Using GBIF-mediated data

In this module, you will learn how GBIF’s data is used and accessed.

This is a review of information found in the Introduction to GBIF course, if you need a refresher.

How is GBIF-mediated data used?

The GBIF literature tracking system has identified over 10,000 uses (July 2024) of GBIF mediated data, most of which are in peer-reviewed articles. The majority of these uses are in the field of ecology, but others relate to climate change, conservation, human health and agriculture. A systematic review of the use of GBIF-mediated data by Heberling et al. (2020) showed:

  • Both data availability and data use have increased over time.

  • Data integration facilitates global research and access.

  • Uses of GBIF-mediated data span disciplinary boundaries.

  • The scientific areas using GBIF-mediated data are conceptually diverse and change in prevalence over time.

  • Globally integrated datasets enable researchers to ask both basic and applied questions at taxonomic, temporal and spatial scales that would be otherwise impossible.

  • The synergistic roles of observation- and specimen-based biodiversity data highlight the value and need for deeper integration with phylogenetic, environmental, phenotypic, ecological and genetic sources of data.

fig3
Structural topic model results from 4,035 studies that used GBIF-mediated data published between 2003 and 2019.

GBIF-mediated data is also used for monitoring the state of biodiversity and progress towards achieving the targets of the Convention on Biological Diversity. The increase in availability of GBIF occurrence data is one of the indicators for tracking progress towards the achievement of Aichi Biodiversity target 19 and GBIF is a key data source in the creation of a number of other indicators, including the Species Status Information Index, Species Habitat Index and the Biodiversity Habitat Index.

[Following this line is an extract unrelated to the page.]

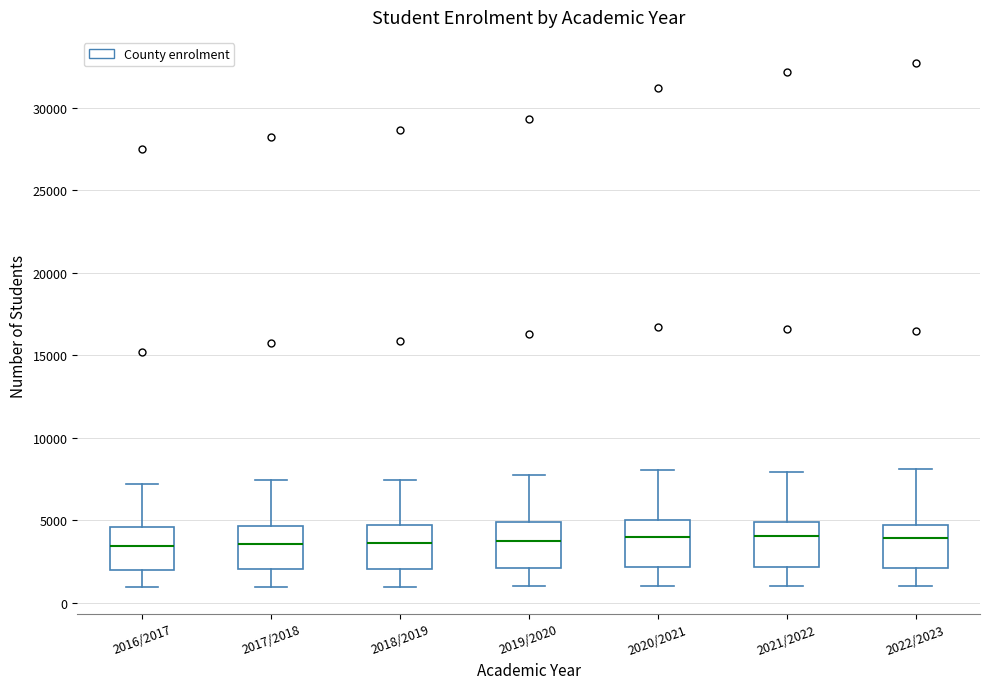

Where is the upper edge of the box for 2022/2023 on the y-axis? The values are not printed on the chart, so give them approximately, as read against the axis.

4500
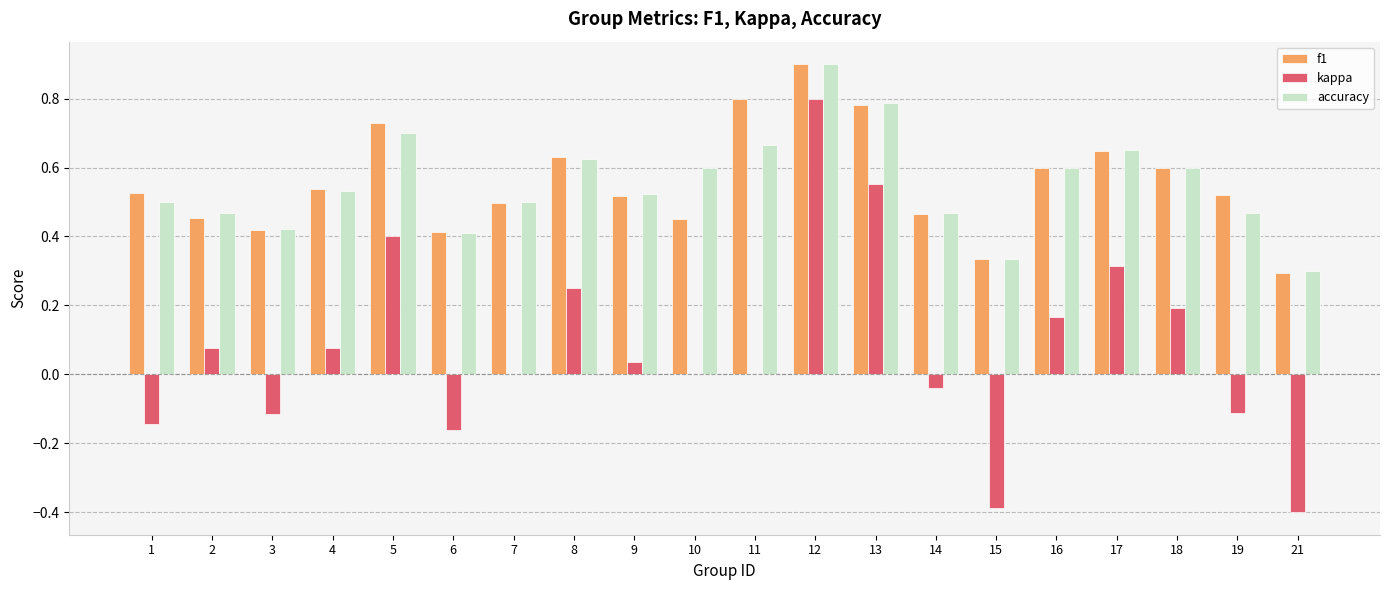

What is the sum of all accuracy values?

11.1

While the utility of GBIF-mediated data is clear, the wide variety of sources of data accessible through GBIF, spanning museum collections, citizen science, metagenomics, among others, means that not all GBIF-mediated data will be fit for every use. Key components of using GBIF-mediated data are understanding how to access the specific data that you need from what is available in GBIF and understanding some of the common data quality issues that affect the data so as to facilitate processing of the data before analysis.

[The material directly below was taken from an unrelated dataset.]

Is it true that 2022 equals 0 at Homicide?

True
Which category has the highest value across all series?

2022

How is GBIF-mediated data accessed?

There are two main points of access to GBIF-mediated data: GBIF.org and the Application Programming Interface (API) services. Using the website requires no programming experience and allows for quick and easy search, filter and download functions for GBIF-mediated data, as well as a range of additional tools and metrics that are not available through API services. API services allow continued access to GBIF-mediated data through other systems and can be the basis for the development of tools that allow for the interrogation of the data. Examples include a number of R packages, such as rgbif and CoordinateCleaner, as well as more specialized tools that allow for more specific use cases, such as GeoCat for Red List assessments.

What is available to me?

Through the search functions on the website, users can access data that can either be directly downloaded through GBIF or accessed from the original sources following links that GBIF provides.

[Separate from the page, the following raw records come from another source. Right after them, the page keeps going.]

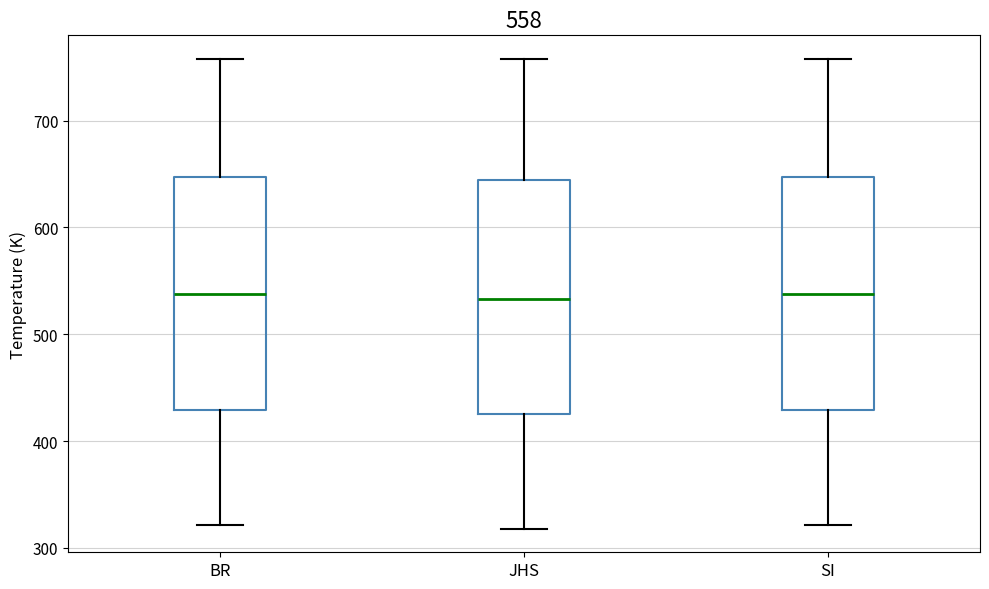

Reading left to right, transcribe this box plot: for each box, give where its median line is, the range the box spans, and where its two whiskers end, as read against the y-axis. The values are not printed on the chart, so give them approximately, as read against the axis.

BR: median 540, box 430 to 650, whiskers 320 to 760
JHS: median 530, box 430 to 640, whiskers 320 to 760
SI: median 540, box 430 to 650, whiskers 320 to 760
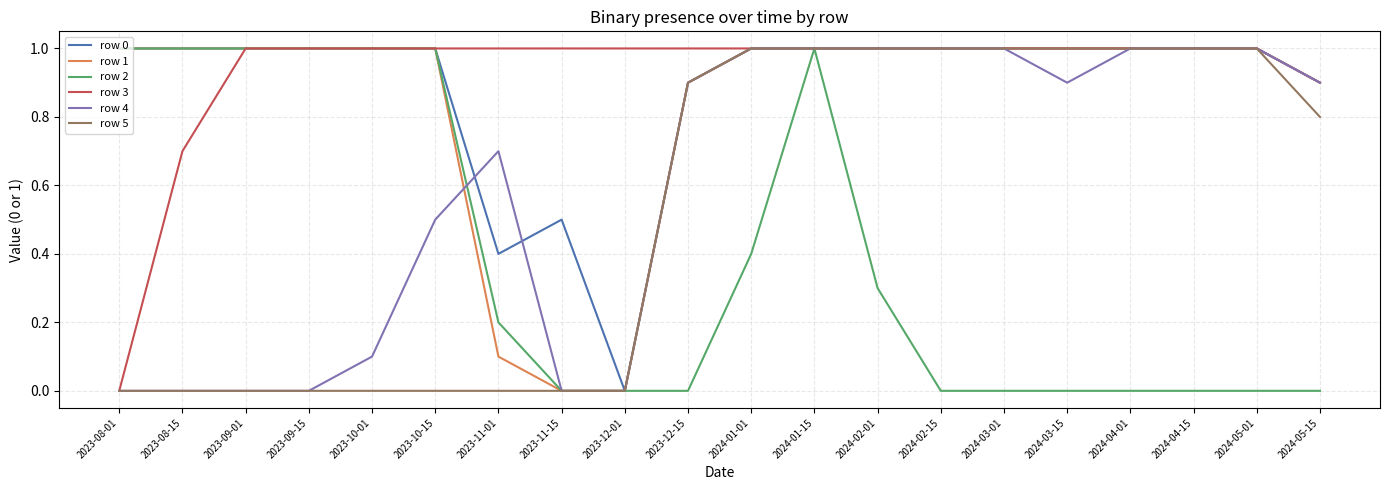

The row 2 series shows 0.6 at 2024-01-01. True or false?

False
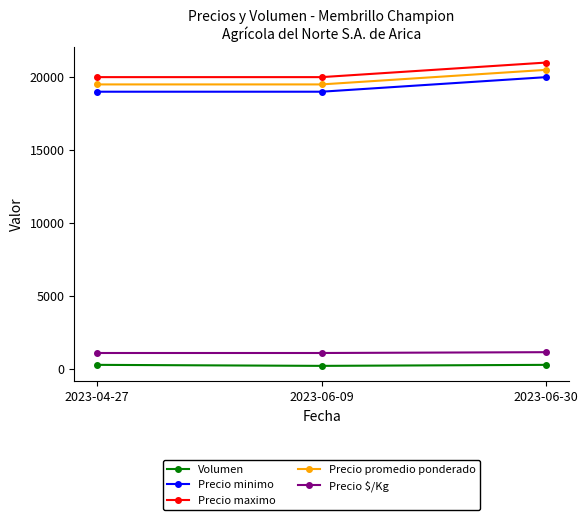

Is the value of Precio promedio ponderado at 2023-06-30 greater than the value of Precio maximo at 2023-04-27?

Yes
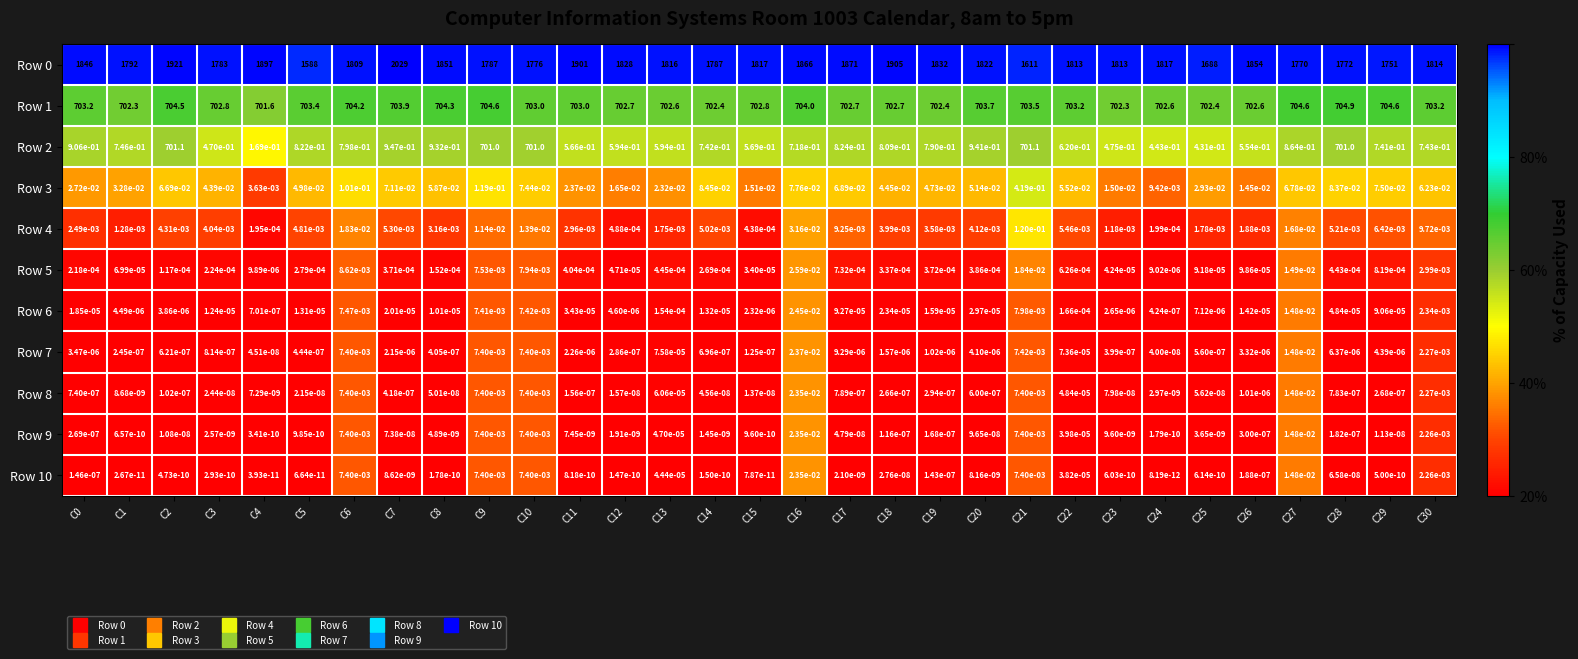

Is it true that Row 8 equals 0.0 at C10?

True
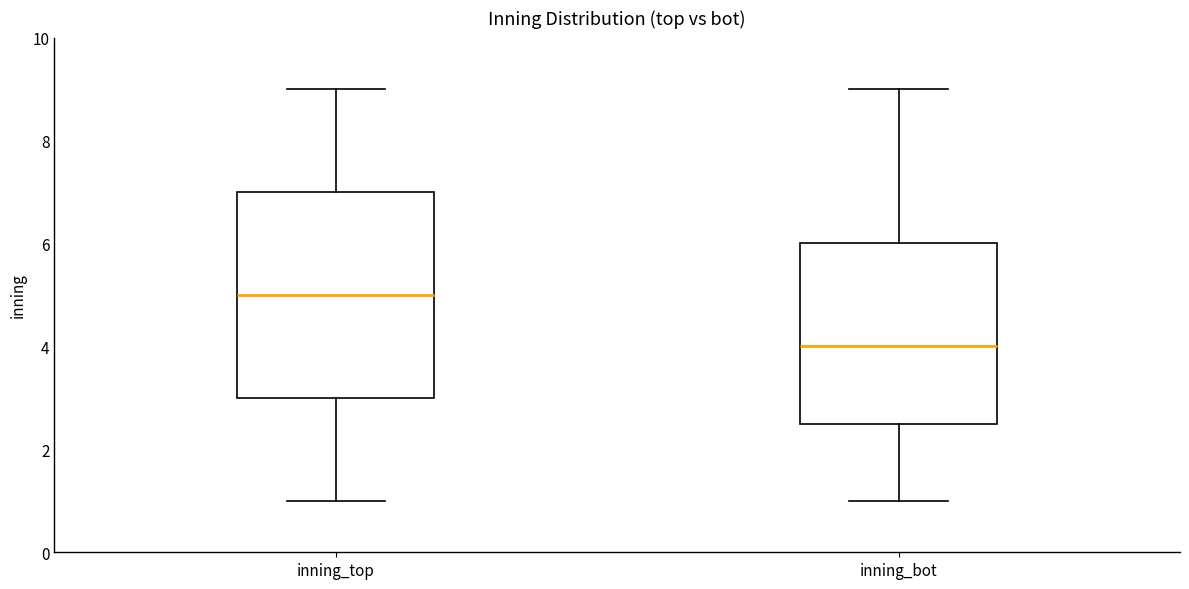

Reading left to right, read every box against the y-axis: the position of its median line, the range the box covers, and the ends of its whiskers. The values are not printed on the chart, so give them approximately, as read against the axis.

inning_top: median 5.0, box 3.0 to 7.0, whiskers 1.0 to 9.0
inning_bot: median 4.0, box 2.6 to 6.0, whiskers 1.0 to 9.0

Remember that as a data user you should read and agree with the terms of the GBIF Data User Agreement that include correctly citing the use of GBIF-mediated data.
downloadoptions

The data available to you are:

  • Primary biodiversity data - occurrence, checklist and sampling event data that is provided to users through the one of the 3 download formats:

    • Simple: Tab delimited CSV. Only contains the data after GBIF interpretation. No multimedia included.

    • Darwin Core Archive: The Darwin Core Archive (DwC-A) contains both the original data as the publisher provided it and the GBIF interpretation. Links (but not files) to multimedia included.

    • Species list: Tab delimited CSV with the distinct list of names in the search result and as a map visualization of the data.

  • A range of metrics are provided for countries and regions, data publishers, datasets and data searches that provide taxonomic breakdowns, trends in data collection and highlight data quality issues. For countries, these metrics can be also be downloaded in the form of a PDF activity report.

  • Searchable database of publications that have used GBIF-mediated data.

Searches can be performed on the occurrences, species, datasets, publishers and resources, and each search function carries a set of filters that allow for more refined searching and additional data associated with the data, for example, images, can be found in tabs associated with the search.